The two ships currently in the test fleet are scheduled to complete hot-and-high testing in Colorado and Arizona this month. Bill Stromberg, executive director of the 429 program, said flight testing is currently running about a month ahead of the original schedule. He added that the 429 is very close to “final configuration” and that preparation of manuals, spare parts inventories, customer flight and maintenance training courses and construction of 429 flight training devices is well under way.
Bell announced the 429 in 2005 after scrapping plans to build an upgraded variant of the 427, the Model 427i. The 429 uses new technologies developed for Bell’s Modular Affordable Product Line (MAPL) of next-generation helicopters. They include advanced composite main rotor blade design with swept tips for noise reduction, a quieter “X” tail rotor, an integrated glass cockpit avionics system with optional single-pilot IFR capability and a Safran stability control and augmentation system (SCAS). The SCAS senses changes in the helicopter’s direction and load and automatically restores aircraft control parameters. The standard avionics package includes a Garmin GNS 430 GPS/navcom with WAAS capability (Model 530 optional) and a fully coupled three-axis autopilot (four-axis optional). The aircraft can be equipped with an optional, articulated hoist.

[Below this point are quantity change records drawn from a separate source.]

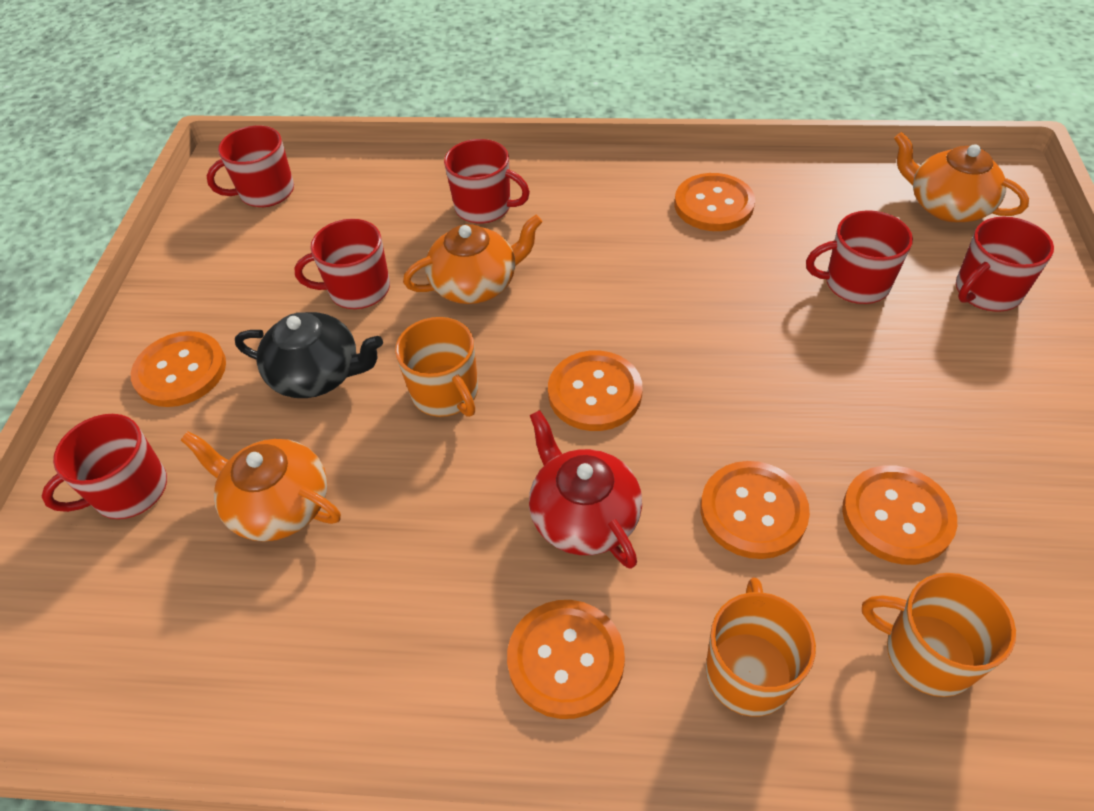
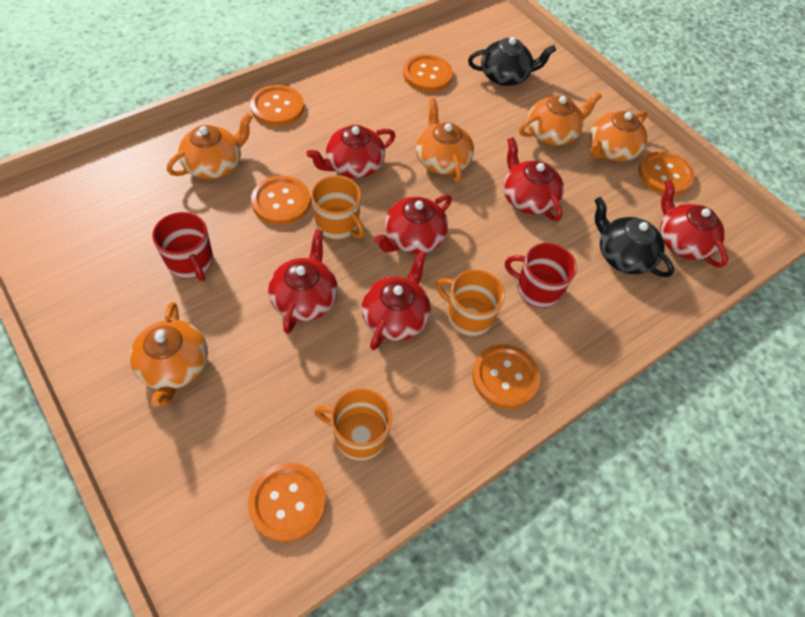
black teapot: 1 -> 2
orange teapot: 3 -> 5
red mug: 6 -> 2
red teapot: 1 -> 6

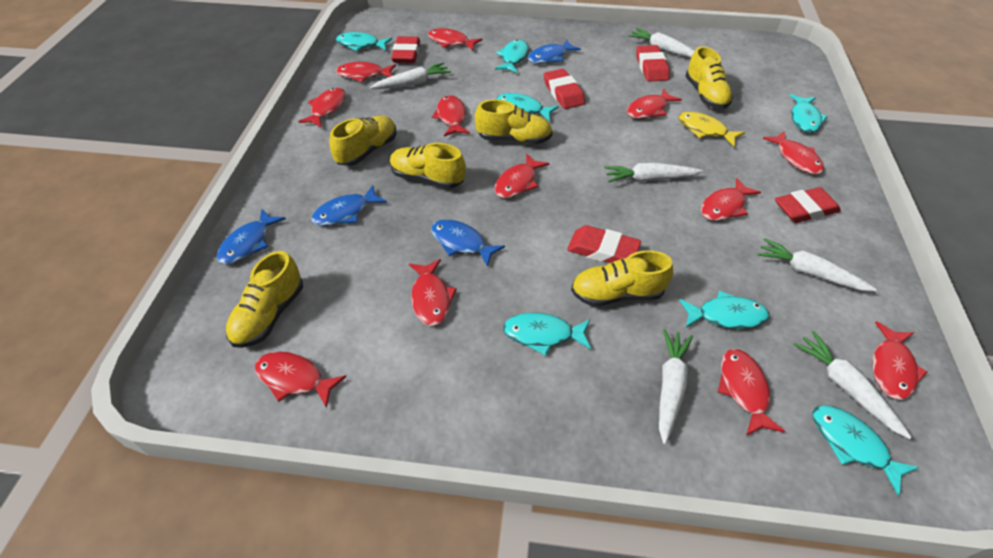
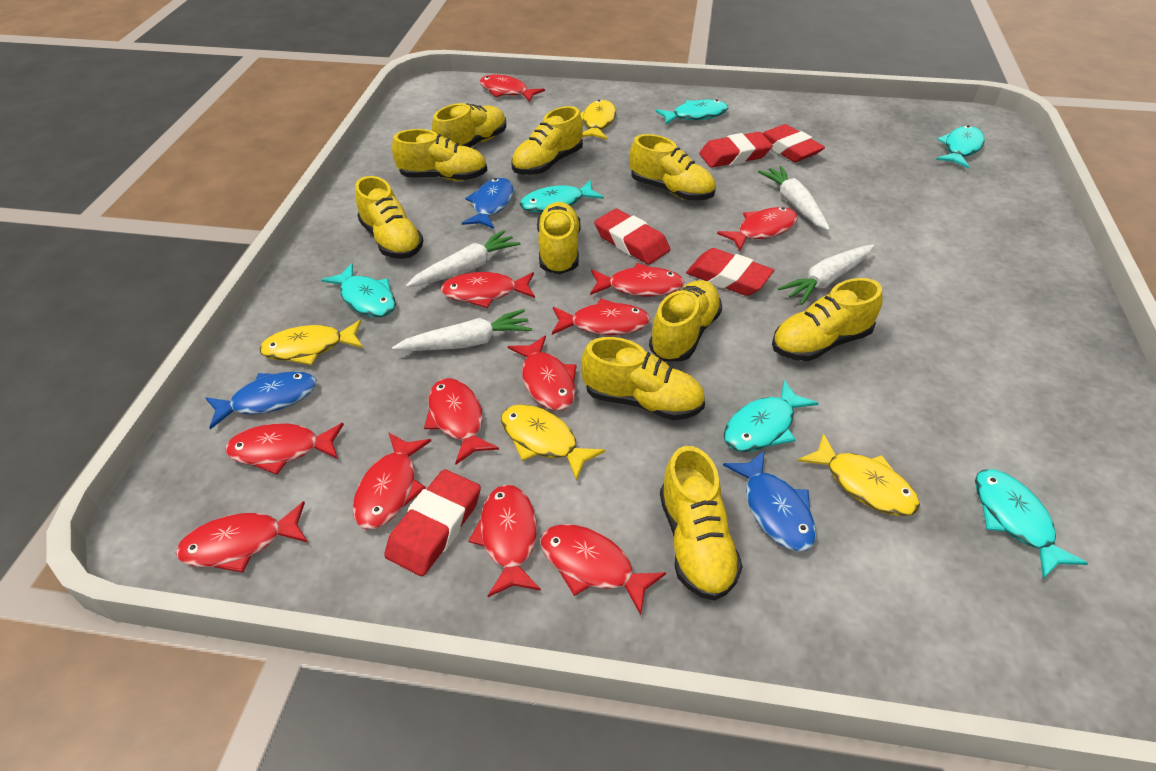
blue fish: 4 -> 3
turquoise fish: 7 -> 6
white carrot: 6 -> 4
yellow fish: 1 -> 4
yellow shoe: 6 -> 10

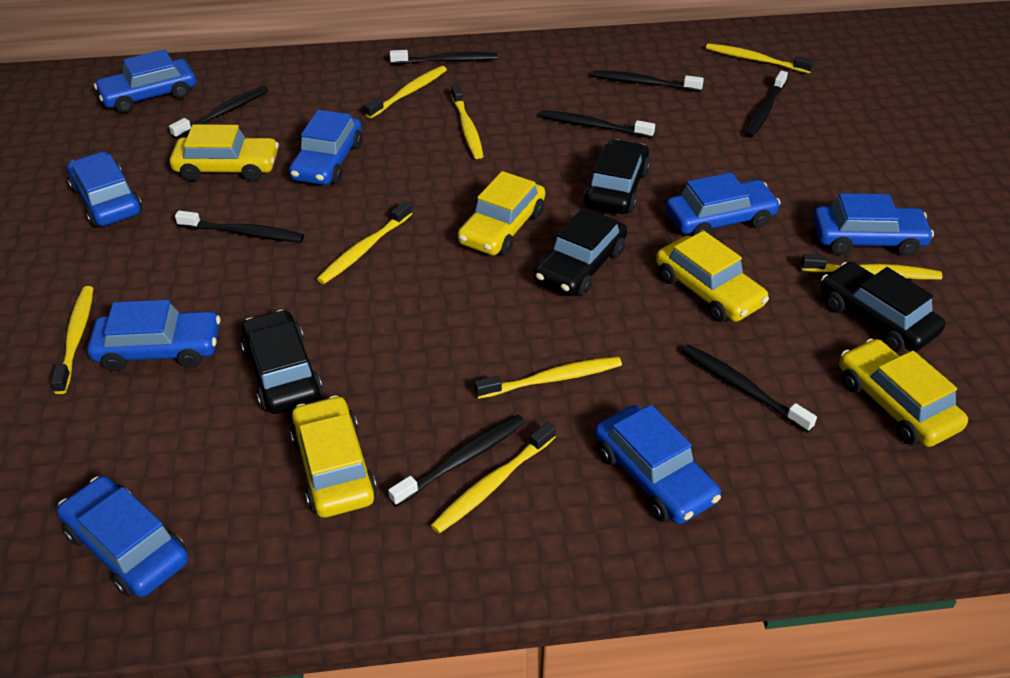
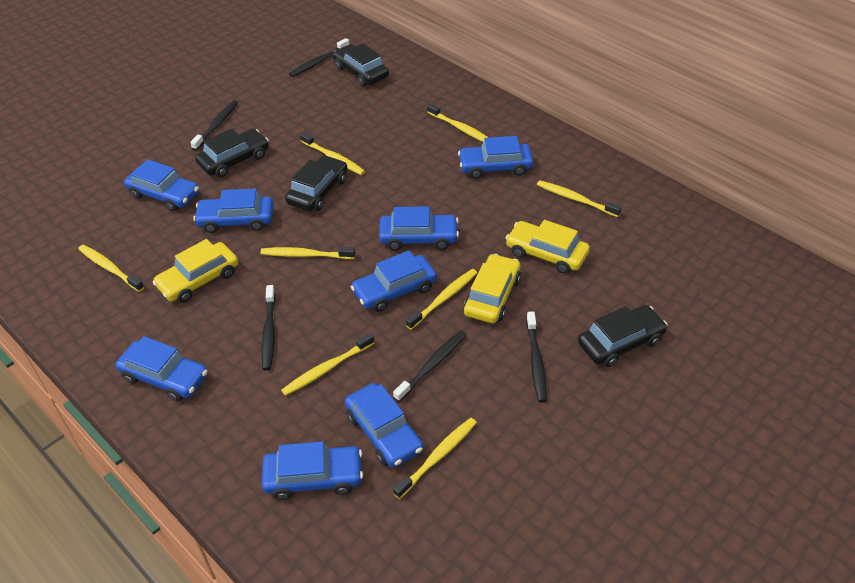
black toothbrush: 8 -> 5
yellow car: 5 -> 3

Engine power on the 429 comes from a pair of single-channel FADEC-equipped Pratt & Whitney Canada PW207D turboshafts producing 625 shp each. The 429 has a maximum internal useful load of 2,700 pounds, a maximum forward speed of 147 knots (wheels)/142 knots (skids), and a maximum range/endurance of 350 nm/2.25 hours. The 429 can hover in ground effect up to 12,000 feet (ISA).
Bell is partnering on the 429 with Korea Aerospace and Japan’s Mitsui Bussan Aerospace. Korea Aerospace invested $26 million in the 429’s development program and will be the sole-source supplier of its airframe, wiring and fuel systems. Under the terms of the 10-year, $150 million deal, Korea Aerospace will also be able to sell and assemble the 429 for the Chinese and Korean markets. Bell will assemble the helicopter at its Mirabel, Quebec plant.